Task description: Give the whole listing below once more, exactly, without pictures.

Given data:
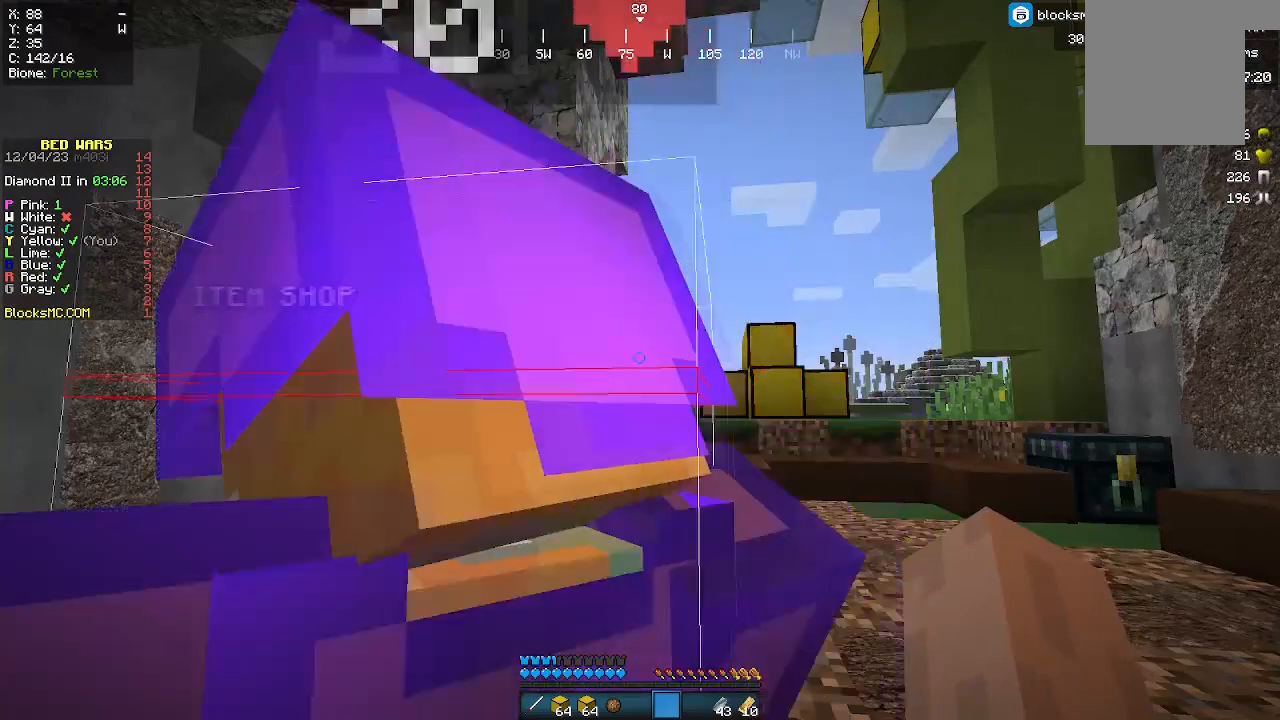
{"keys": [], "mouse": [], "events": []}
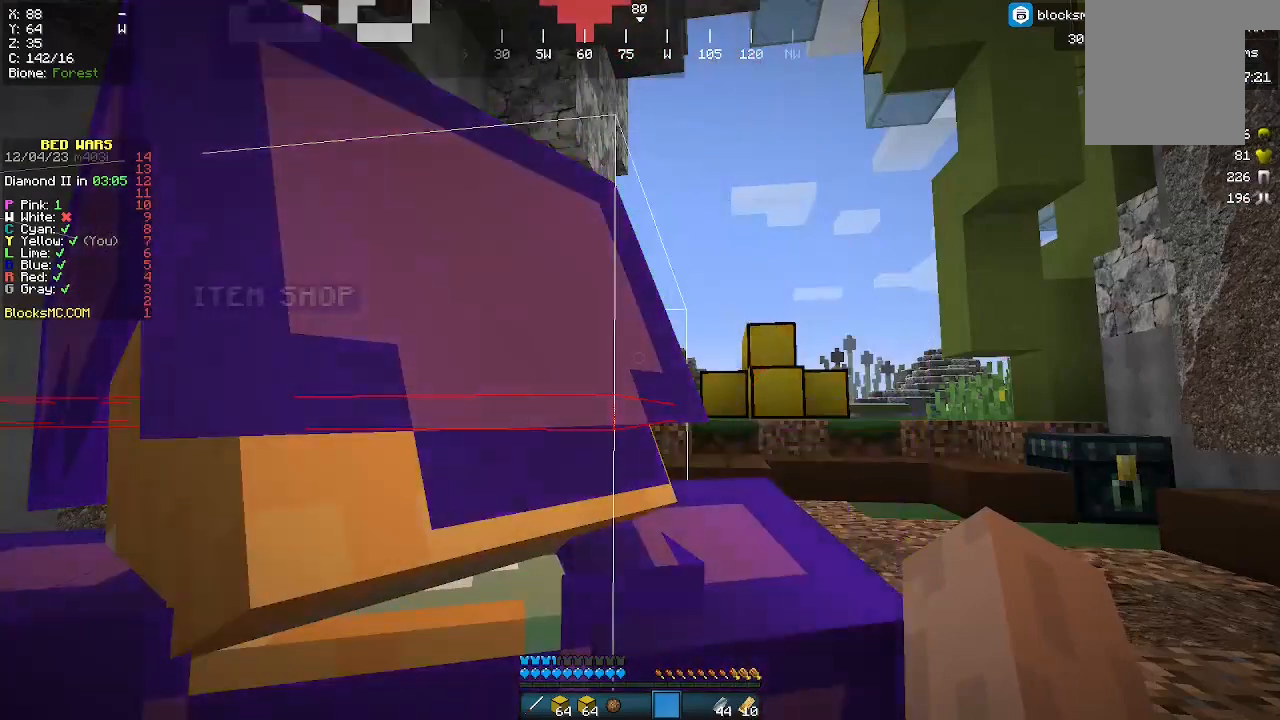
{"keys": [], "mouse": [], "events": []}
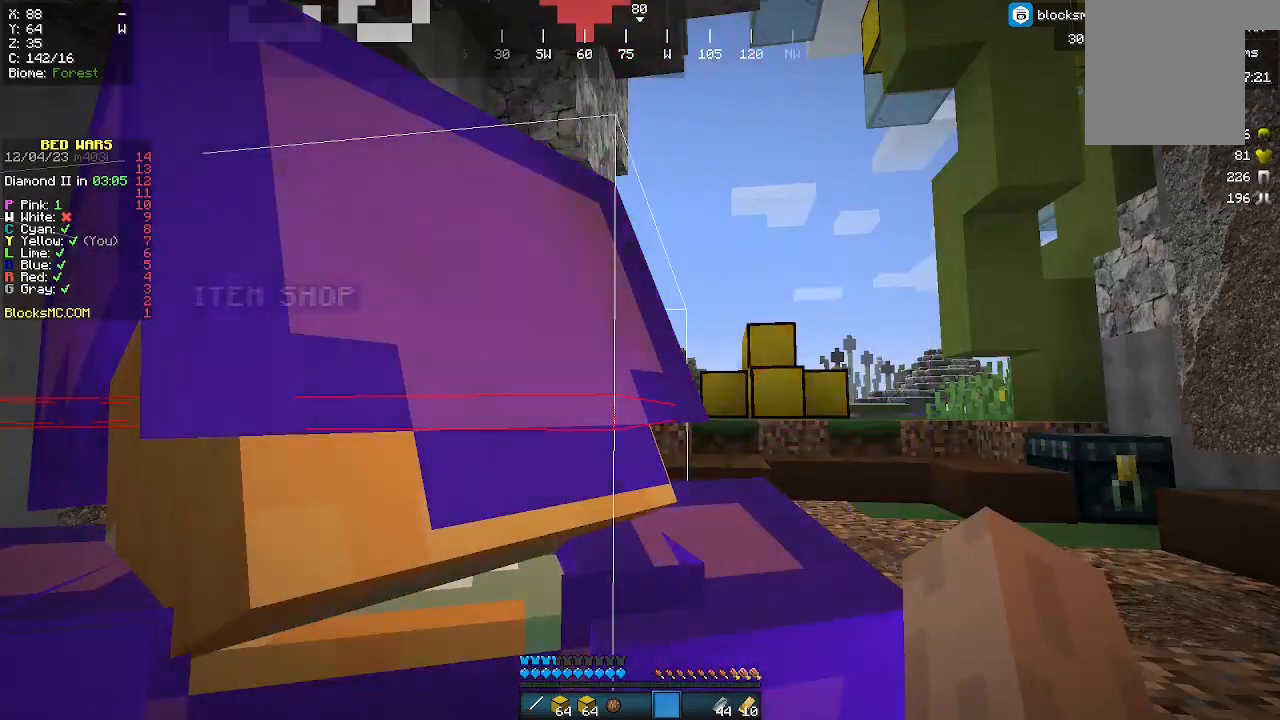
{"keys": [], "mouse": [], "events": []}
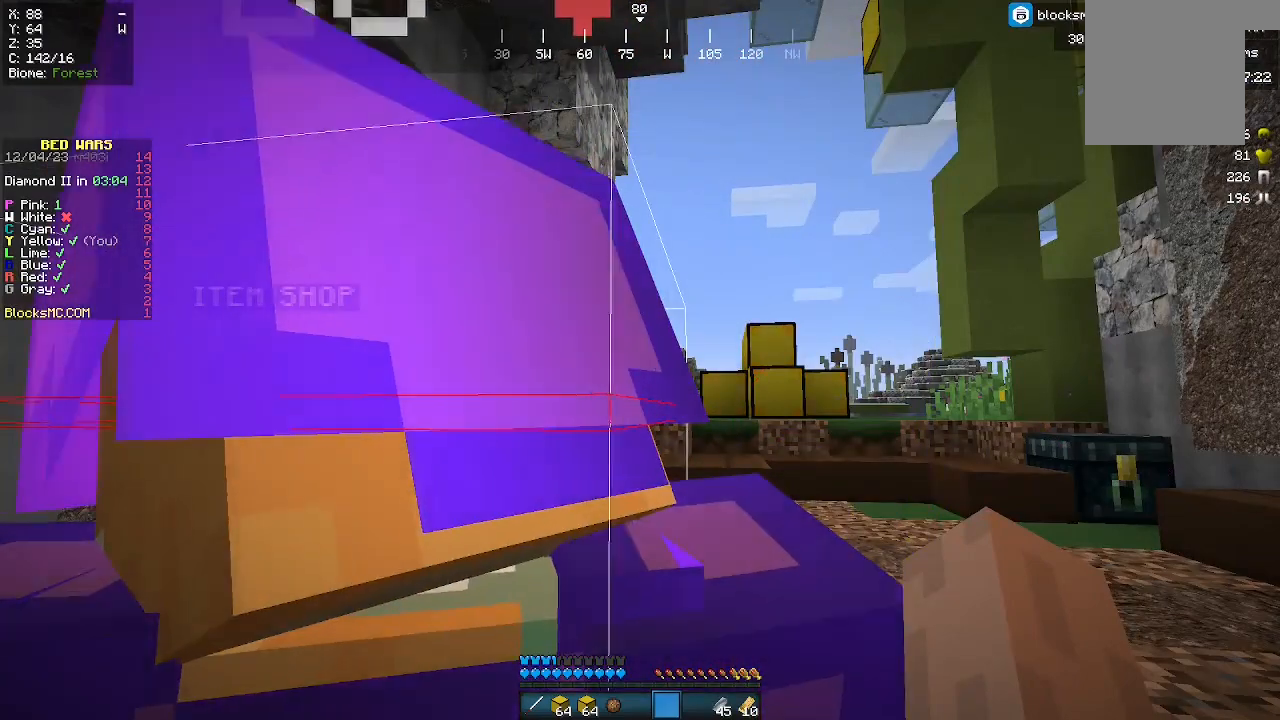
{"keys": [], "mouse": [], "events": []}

Response to the exercise:
{"keys": [], "mouse": [], "events": []}
{"keys": [], "mouse": [], "events": []}
{"keys": [], "mouse": [], "events": []}
{"keys": [], "mouse": [], "events": []}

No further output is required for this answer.